AIM OF THE TASK
Please list each line of the records below that contains the word "True".

EXCERPTED DATA
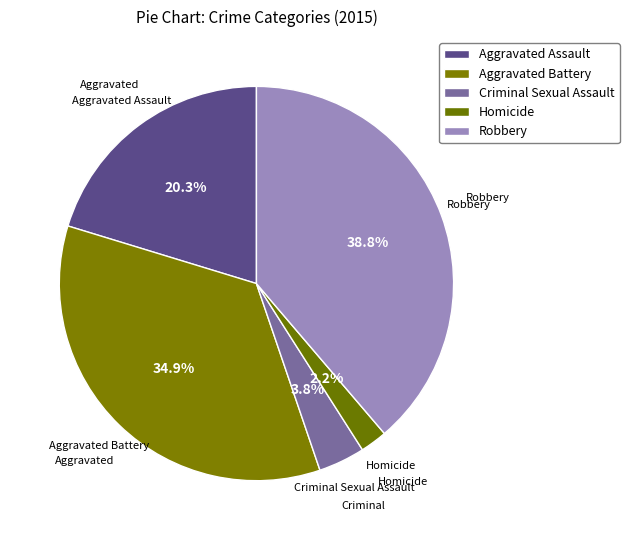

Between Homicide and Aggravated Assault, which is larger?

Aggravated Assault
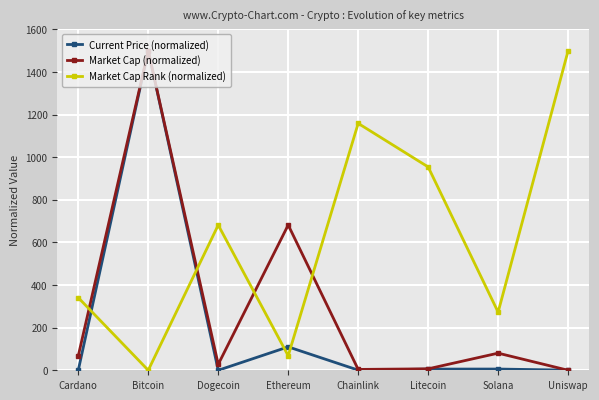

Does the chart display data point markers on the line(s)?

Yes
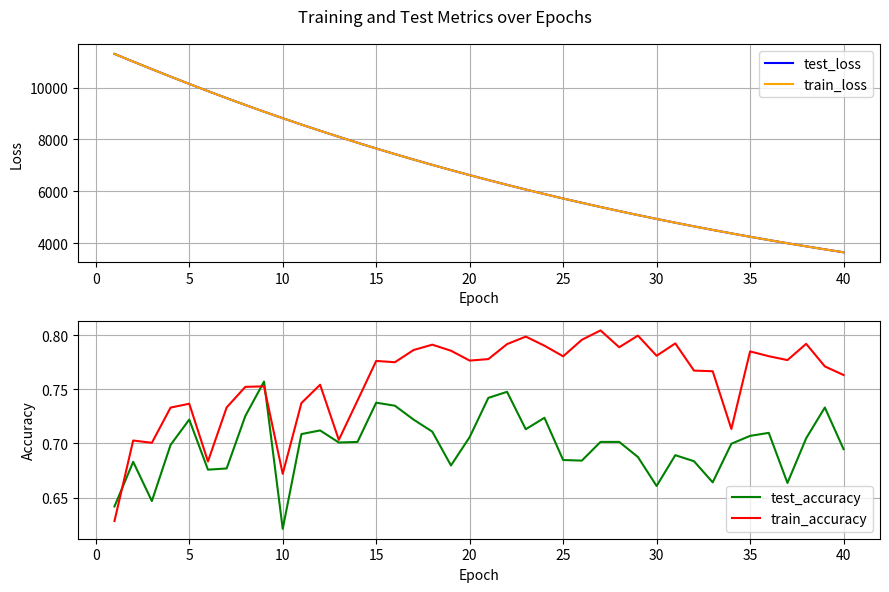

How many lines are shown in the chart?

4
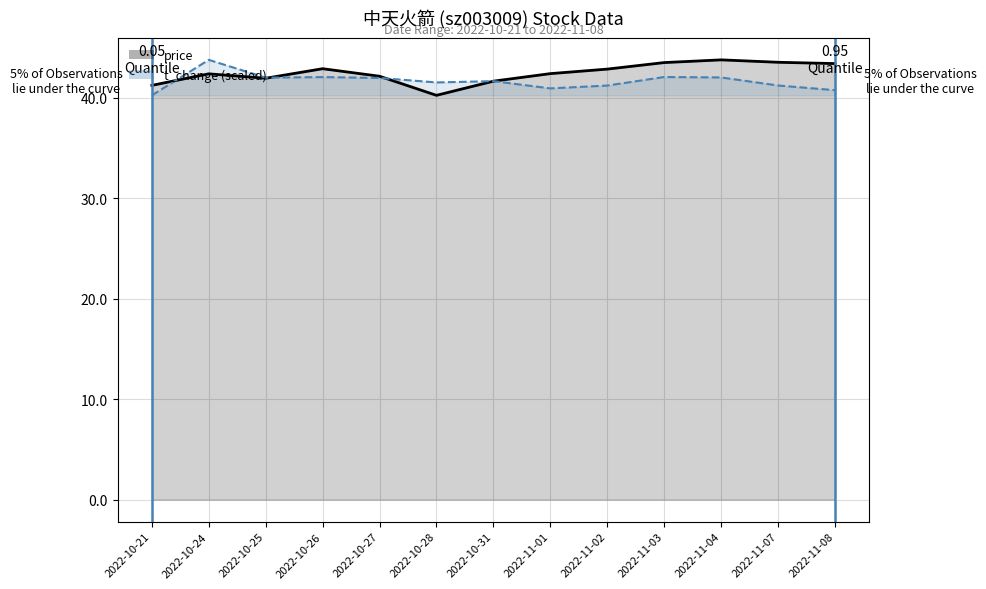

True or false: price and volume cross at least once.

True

OUTPUT OF THE TASK
True or false: price and volume cross at least once.
True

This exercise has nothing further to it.